Enrique Marthen Berdón nació en Catemaco, en un ambiente católico donde le inculcaron que el diablo era un ser oscuro y peligroso. Durante sus años trabajando en Estados Unidos realizaba limpias a gente cercana como un favor. Pero empezó a instruirse, a aprender de psicología, lógica, filosofía, y sobre los textos sagrados. “Te vas dando cuenta de que fue la Iglesia Católica la que convirtió a Lucifer en un ser malvado, cuando Lucifer significa precisamente ser de luz”, explica.
Un tiempo después decidió volver a Catemaco y dedicarse por completo a la brujería. Como Martín, el chico cristiano que barría el piso de la Basílica, Marthen también defiende que su trabajo no tiene efecto si la otra persona no se esfuerza. “No tienes que darle tu alma al Diablo, pero tienes que trabajar por lo quieres conseguir”, defiende. Por su consulta han pasado políticos, empresarios, pero también barrenderos. “Todos tenemos importancia, y al entrar aquí yo atiendo igual al los dos”, sentencia.

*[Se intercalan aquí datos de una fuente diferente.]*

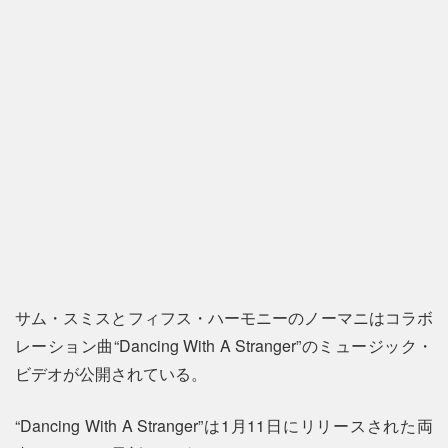
サム・スミスとフィフス・ハーモニーのノーマニはコラボ
レーション曲“Dancing With A Stranger”のミュージック・
ビデオが公開されている。
“Dancing With A Stranger”は1月11日にリリースされた両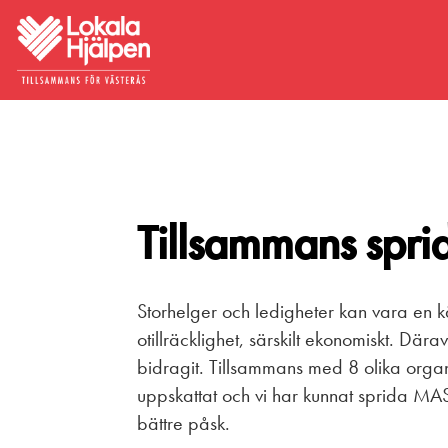
Tillsammans sprid
Storhelger och ledigheter kan vara en k
otillräcklighet, särskilt ekonomiskt. Där
bidragit. Tillsammans med 8 olika organis
uppskattat och vi har kunnat
sprida MASS
bättre påsk.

—¿Te piden cosas parecidas, el barrendero y el empresario?
—En este mundo todos quieren lo mismo. El que no tiene nada quiere tener un poco, el que tiene medianamente quiere tener más, y el que tiene mucho quiere tener el doble. El mundo está lleno de una ambición desmedida hacia el dinero. Yo intento guiarles, pero al fin y al cabo cada uno tiene que seguir su propio camino en la vida.